The highlight of the New York Philharmonic’s concert on Thursday at Avery Fisher Hall, with the guest conductor Sakari Oramo, was an incisive and colorful account of Sibelius’s Violin Concerto, featuring the brilliant German violinist Frank Peter Zimmermann. Yet in one basic way, it was not the performance Mr. Zimmermann had anticipated.
In 2001 Mr. Zimmermann leased a coveted violin, a 1711 Stradivarius, from a German bank. A limited number of violins exist from this golden era of string instrument craftsmanship in Italy. Many are lent or leased to players, who become their caretakers. Over the years, as Mr. Zimmermann told The Strad magazine, this splendid Stradivarius became “like part of my body.” Having it as his instrument altered his musical ideas and how he played, he explained.
After the bank went defunct, however, its assets were acquired by Portigon, a financial services company. Mr. Zimmermann’s lease ran out on Sunday, and he returned the violin to Portigon. Various news reports have recounted his negotiations to buy the violin. According to some, Mr. Zimmermann offered more than $5 million, apparently less than the company wanted. Portigon, on its website, asserts that it offered Mr. Zimmermann various arrangements and regrets that he did not continue negotiations.
In any event, he no longer has his cherished Stradivarius. On Thursday Mr. Zimmermann played another presumably priceless violin from that era, a Guarnerius del Gesù, on loan for a few weeks from a benefactor. Of course, countless violinists, including immensely gifted students who can only dream of having such an instrument, will not have much sympathy for Mr. Zimmermann as he makes do with what sounded like a glorious violin. Still, he does not exaggerate about how bonded a concert artist can become to a particular instrument.
For example, because the Stradivarius had such a rich, penetrating sound, Mr. Zimmermann could use considerably less vibrato in particular phrases. This allowed him to bring more focus and clarity to a line, without sacrificing a shimmering tone.

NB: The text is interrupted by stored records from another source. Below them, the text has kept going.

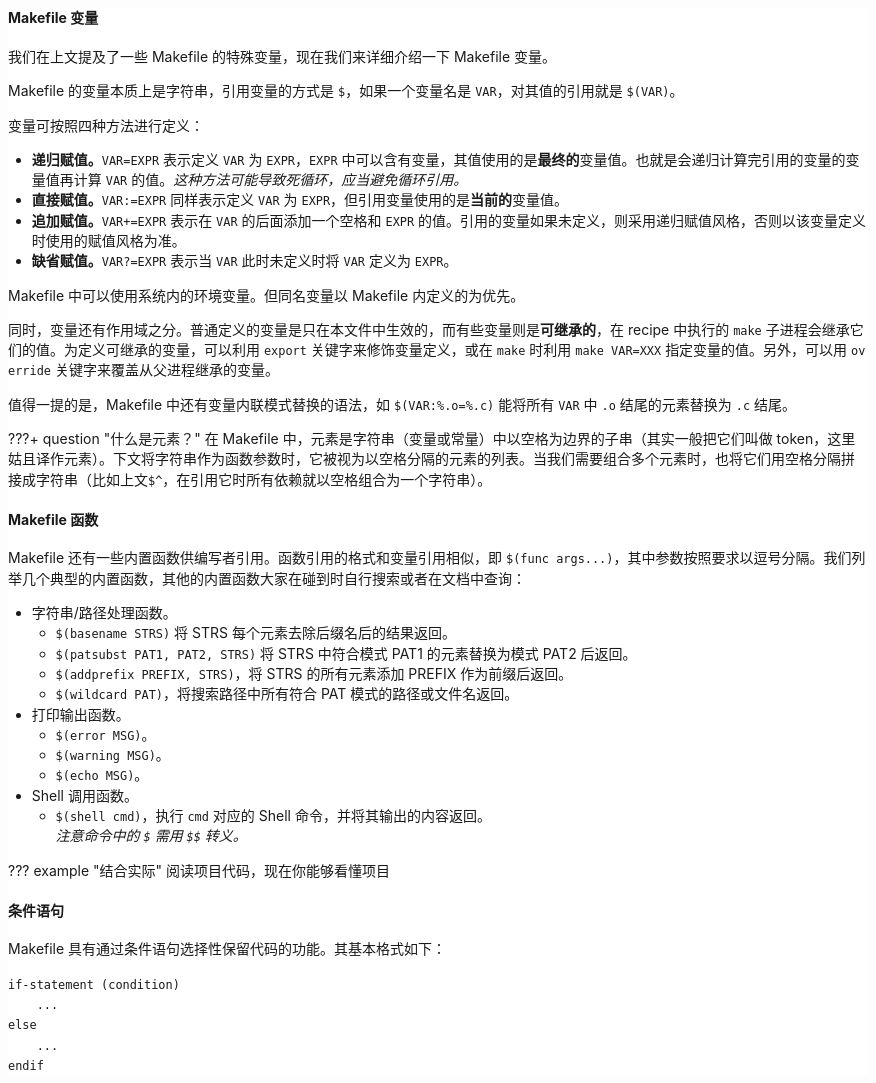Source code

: #### Makefile 变量

我们在上文提及了一些 Makefile 的特殊变量，现在我们来详细介绍一下 Makefile 变量。

Makefile 的变量本质上是字符串，引用变量的方式是 `$`，如果一个变量名是 `VAR`，对其值的引用就是 `$(VAR)`。

变量可按照四种方法进行定义：

+ **递归赋值。**`VAR=EXPR` 表示定义 `VAR` 为 `EXPR`，`EXPR` 中可以含有变量，其值使用的是**最终的**变量值。也就是会递归计算完引用的变量的变量值再计算 `VAR` 的值。*这种方法可能导致死循环，应当避免循环引用。*
+ **直接赋值。**`VAR:=EXPR` 同样表示定义 `VAR` 为 `EXPR`，但引用变量使用的是**当前的**变量值。
+ **追加赋值。**`VAR+=EXPR` 表示在 `VAR` 的后面添加一个空格和 `EXPR` 的值。引用的变量如果未定义，则采用递归赋值风格，否则以该变量定义时使用的赋值风格为准。
+ **缺省赋值。**`VAR?=EXPR` 表示当 `VAR` 此时未定义时将 `VAR` 定义为 `EXPR`。

Makefile 中可以使用系统内的环境变量。但同名变量以 Makefile 内定义的为优先。

同时，变量还有作用域之分。普通定义的变量是只在本文件中生效的，而有些变量则是**可继承的**，在 recipe 中执行的 `make` 子进程会继承它们的值。为定义可继承的变量，可以利用 `export` 关键字来修饰变量定义，或在 `make` 时利用 `make VAR=XXX` 指定变量的值。另外，可以用 `override` 关键字来覆盖从父进程继承的变量。

值得一提的是，Makefile 中还有变量内联模式替换的语法，如 `$(VAR:%.o=%.c)` 能将所有 `VAR` 中 `.o` 结尾的元素替换为 `.c` 结尾。

???+ question "什么是元素？"
    在 Makefile 中，元素是字符串（变量或常量）中以空格为边界的子串（其实一般把它们叫做 token，这里姑且译作元素）。下文将字符串作为函数参数时，它被视为以空格分隔的元素的列表。当我们需要组合多个元素时，也将它们用空格分隔拼接成字符串（比如上文`$^`，在引用它时所有依赖就以空格组合为一个字符串）。

#### Makefile 函数

Makefile 还有一些内置函数供编写者引用。函数引用的格式和变量引用相似，即 `$(func args...)`，其中参数按照要求以逗号分隔。我们列举几个典型的内置函数，其他的内置函数大家在碰到时自行搜索或者在文档中查询：

+ 字符串/路径处理函数。
    - `$(basename STRS)` 将 STRS 每个元素去除后缀名后的结果返回。
    - `$(patsubst PAT1, PAT2, STRS)` 将 STRS 中符合模式 PAT1 的元素替换为模式 PAT2 后返回。
    - `$(addprefix PREFIX, STRS)`，将 STRS 的所有元素添加 PREFIX 作为前缀后返回。 
    - `$(wildcard PAT)`，将搜索路径中所有符合 PAT 模式的路径或文件名返回。
+ 打印输出函数。
    - `$(error MSG)`。
    - `$(warning MSG)`。
    - `$(echo MSG)`。
+ Shell 调用函数。
    - `$(shell cmd)`，执行 `cmd` 对应的 Shell 命令，并将其输出的内容返回。
    <br />*注意命令中的 `$` 需用 `$$` 转义。*

??? example "结合实际"
    阅读项目代码，现在你能够看懂项目

#### 条件语句

Makefile 具有通过条件语句选择性保留代码的功能。其基本格式如下：

```text
if-statement (condition)
    ...
else
    ...
endif
```
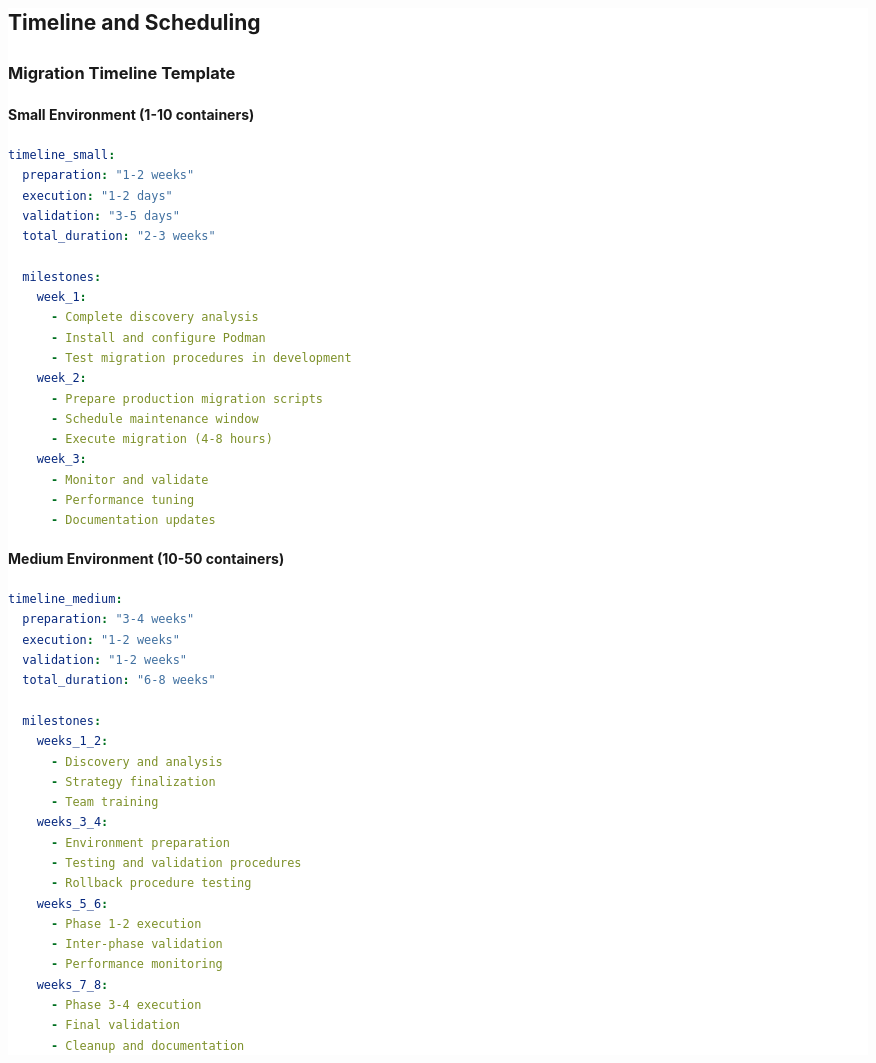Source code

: ## Timeline and Scheduling

### Migration Timeline Template

#### Small Environment (1-10 containers)
```yaml
timeline_small:
  preparation: "1-2 weeks"
  execution: "1-2 days"
  validation: "3-5 days"
  total_duration: "2-3 weeks"
  
  milestones:
    week_1:
      - Complete discovery analysis
      - Install and configure Podman
      - Test migration procedures in development
    week_2:
      - Prepare production migration scripts
      - Schedule maintenance window
      - Execute migration (4-8 hours)
    week_3:
      - Monitor and validate
      - Performance tuning
      - Documentation updates
```

#### Medium Environment (10-50 containers)
```yaml
timeline_medium:
  preparation: "3-4 weeks"
  execution: "1-2 weeks"
  validation: "1-2 weeks"
  total_duration: "6-8 weeks"
  
  milestones:
    weeks_1_2:
      - Discovery and analysis
      - Strategy finalization
      - Team training
    weeks_3_4:
      - Environment preparation
      - Testing and validation procedures
      - Rollback procedure testing
    weeks_5_6:
      - Phase 1-2 execution
      - Inter-phase validation
      - Performance monitoring
    weeks_7_8:
      - Phase 3-4 execution
      - Final validation
      - Cleanup and documentation
```
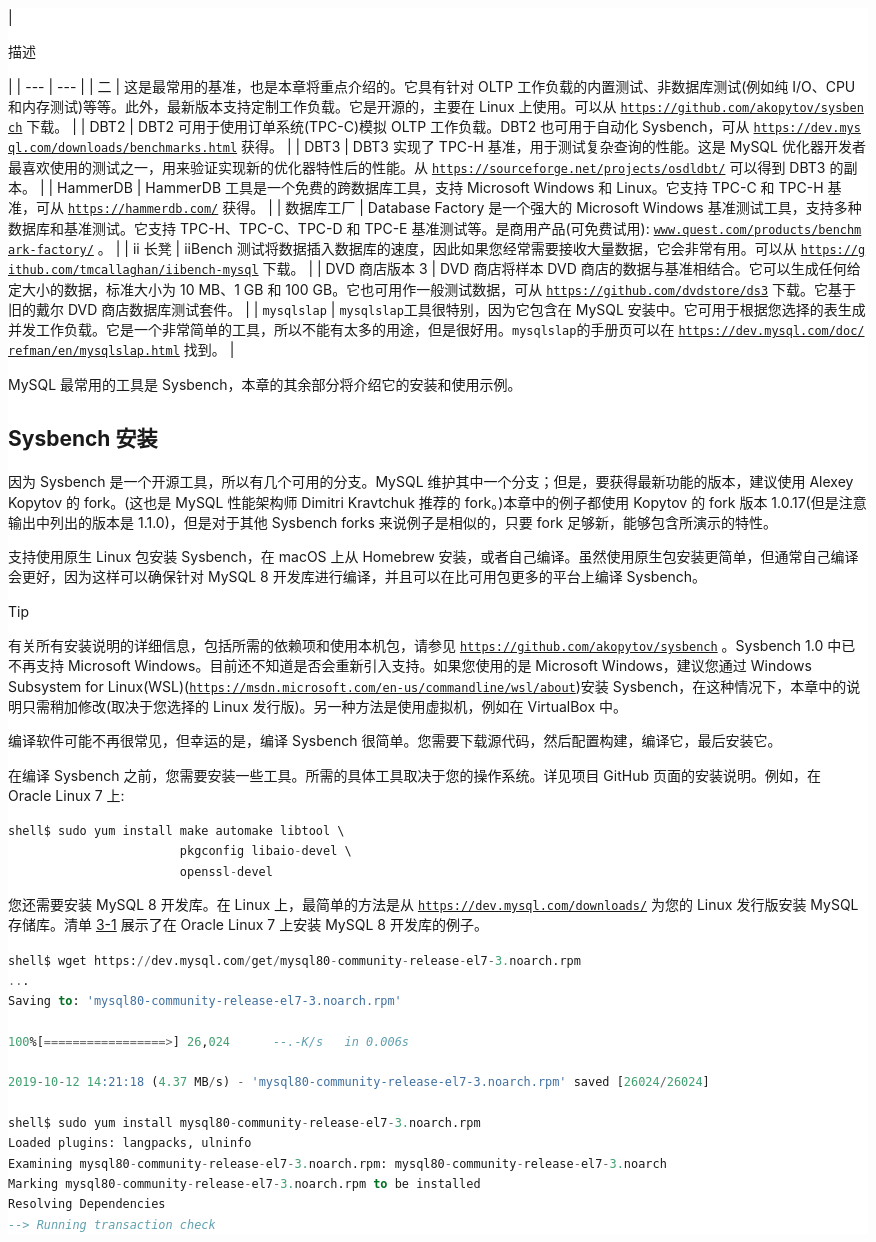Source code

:  | 

描述

 |
| --- | --- |
| 二 | 这是最常用的基准，也是本章将重点介绍的。它具有针对 OLTP 工作负载的内置测试、非数据库测试(例如纯 I/O、CPU 和内存测试)等等。此外，最新版本支持定制工作负载。它是开源的，主要在 Linux 上使用。可以从 [`https://github.com/akopytov/sysbench`](https://github.com/akopytov/sysbench) 下载。 |
| DBT2 | DBT2 可用于使用订单系统(TPC-C)模拟 OLTP 工作负载。DBT2 也可用于自动化 Sysbench，可从 [`https://dev.mysql.com/downloads/benchmarks.html`](https://dev.mysql.com/downloads/benchmarks.html) 获得。 |
| DBT3 | DBT3 实现了 TPC-H 基准，用于测试复杂查询的性能。这是 MySQL 优化器开发者最喜欢使用的测试之一，用来验证实现新的优化器特性后的性能。从 [`https://sourceforge.net/projects/osdldbt/`](https://sourceforge.net/projects/osdldbt/) 可以得到 DBT3 的副本。 |
| HammerDB | HammerDB 工具是一个免费的跨数据库工具，支持 Microsoft Windows 和 Linux。它支持 TPC-C 和 TPC-H 基准，可从 [`https://hammerdb.com/`](https://hammerdb.com/) 获得。 |
| 数据库工厂 | Database Factory 是一个强大的 Microsoft Windows 基准测试工具，支持多种数据库和基准测试。它支持 TPC-H、TPC-C、TPC-D 和 TPC-E 基准测试等。是商用产品(可免费试用): [`www.quest.com/products/benchmark-factory/`](http://www.quest.com/products/benchmark-factory/) 。 |
| ii 长凳 | iiBench 测试将数据插入数据库的速度，因此如果您经常需要接收大量数据，它会非常有用。可以从 [`https://github.com/tmcallaghan/iibench-mysql`](https://github.com/tmcallaghan/iibench-mysql) 下载。 |
| DVD 商店版本 3 | DVD 商店将样本 DVD 商店的数据与基准相结合。它可以生成任何给定大小的数据，标准大小为 10 MB、1 GB 和 100 GB。它也可用作一般测试数据，可从 [`https://github.com/dvdstore/ds3`](https://github.com/dvdstore/ds3) 下载。它基于旧的戴尔 DVD 商店数据库测试套件。 |
| `mysqlslap` | `mysqlslap`工具很特别，因为它包含在 MySQL 安装中。它可用于根据您选择的表生成并发工作负载。它是一个非常简单的工具，所以不能有太多的用途，但是很好用。`mysqlslap`的手册页可以在 [`https://dev.mysql.com/doc/refman/en/mysqlslap.html`](https://dev.mysql.com/doc/refman/en/mysqlslap.html) 找到。 |

MySQL 最常用的工具是 Sysbench，本章的其余部分将介绍它的安装和使用示例。

## Sysbench 安装

因为 Sysbench 是一个开源工具，所以有几个可用的分支。MySQL 维护其中一个分支；但是，要获得最新功能的版本，建议使用 Alexey Kopytov 的 fork。(这也是 MySQL 性能架构师 Dimitri Kravtchuk 推荐的 fork。)本章中的例子都使用 Kopytov 的 fork 版本 1.0.17(但是注意输出中列出的版本是 1.1.0)，但是对于其他 Sysbench forks 来说例子是相似的，只要 fork 足够新，能够包含所演示的特性。

支持使用原生 Linux 包安装 Sysbench，在 macOS 上从 Homebrew 安装，或者自己编译。虽然使用原生包安装更简单，但通常自己编译会更好，因为这样可以确保针对 MySQL 8 开发库进行编译，并且可以在比可用包更多的平台上编译 Sysbench。

Tip

有关所有安装说明的详细信息，包括所需的依赖项和使用本机包，请参见 [`https://github.com/akopytov/sysbench`](https://github.com/akopytov/sysbench) 。Sysbench 1.0 中已不再支持 Microsoft Windows。目前还不知道是否会重新引入支持。如果您使用的是 Microsoft Windows，建议您通过 Windows Subsystem for Linux(WSL)([`https://msdn.microsoft.com/en-us/commandline/wsl/about`](https://msdn.microsoft.com/en-us/commandline/wsl/about))安装 Sysbench，在这种情况下，本章中的说明只需稍加修改(取决于您选择的 Linux 发行版)。另一种方法是使用虚拟机，例如在 VirtualBox 中。

编译软件可能不再很常见，但幸运的是，编译 Sysbench 很简单。您需要下载源代码，然后配置构建，编译它，最后安装它。

在编译 Sysbench 之前，您需要安装一些工具。所需的具体工具取决于您的操作系统。详见项目 GitHub 页面的安装说明。例如，在 Oracle Linux 7 上:

```sql
shell$ sudo yum install make automake libtool \
                        pkgconfig libaio-devel \
                        openssl-devel

```

您还需要安装 MySQL 8 开发库。在 Linux 上，最简单的方法是从 [`https://dev.mysql.com/downloads/`](https://dev.mysql.com/downloads/) 为您的 Linux 发行版安装 MySQL 存储库。清单 [3-1](#PC2) 展示了在 Oracle Linux 7 上安装 MySQL 8 开发库的例子。

```sql
shell$ wget https://dev.mysql.com/get/mysql80-community-release-el7-3.noarch.rpm
...
Saving to: 'mysql80-community-release-el7-3.noarch.rpm'

100%[=================>] 26,024      --.-K/s   in 0.006s

2019-10-12 14:21:18 (4.37 MB/s) - 'mysql80-community-release-el7-3.noarch.rpm' saved [26024/26024]

shell$ sudo yum install mysql80-community-release-el7-3.noarch.rpm
Loaded plugins: langpacks, ulninfo
Examining mysql80-community-release-el7-3.noarch.rpm: mysql80-community-release-el7-3.noarch
Marking mysql80-community-release-el7-3.noarch.rpm to be installed
Resolving Dependencies
--> Running transaction check
```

He was able to translate that approach to the Guarnerius in the Sibelius performance. At the start of the first movement, when the violin emerges with a searching theme over subdued rumblings in the orchestra, Mr. Zimmermann played with lean yet gleaming sound and melancholic beauty. As the theme turned agitated, he summoned thick, pulsing tone, even while dispatching bursts of notes with crackling energy.
For all its familiarity, this concerto remains a mysterious and unconventional work. I prefer performances that emphasize its strangeness, as this one did. In the slow movement, the music comes close to a late Romantic outpouring of impassioned lyricism. But Mr. Zimmermann, backed by Mr. Oramo and the inspired orchestra, powerfully conveyed the quizzical crosscurrents in the music. And the finale, which, on the surface, seems a rustic dance, here sounded modern and wild, with the violin fixating on obsessive rhythmic riffs against the swirling orchestra.
Mr. Oramo, 49, the chief conductor of the BBC Symphony Orchestra and the Royal Stockholm Philharmonic, set the mood for the concerto by opening with Sibelius’s seldom-heard tone poem “The Oceanides,” a teeming 10-minute work from 1914 that evokes surging seas, squawking gulls and oceanic forces.
After intermission, Mr. Oramo led a clearheaded, no-nonsense, vibrant account of Brahms’s Second Symphony. Those looking for profundity might have been disappointed. But Mr. Oramo drew bright and energetic playing from the orchestra, with the exception of some rough passages in the brass.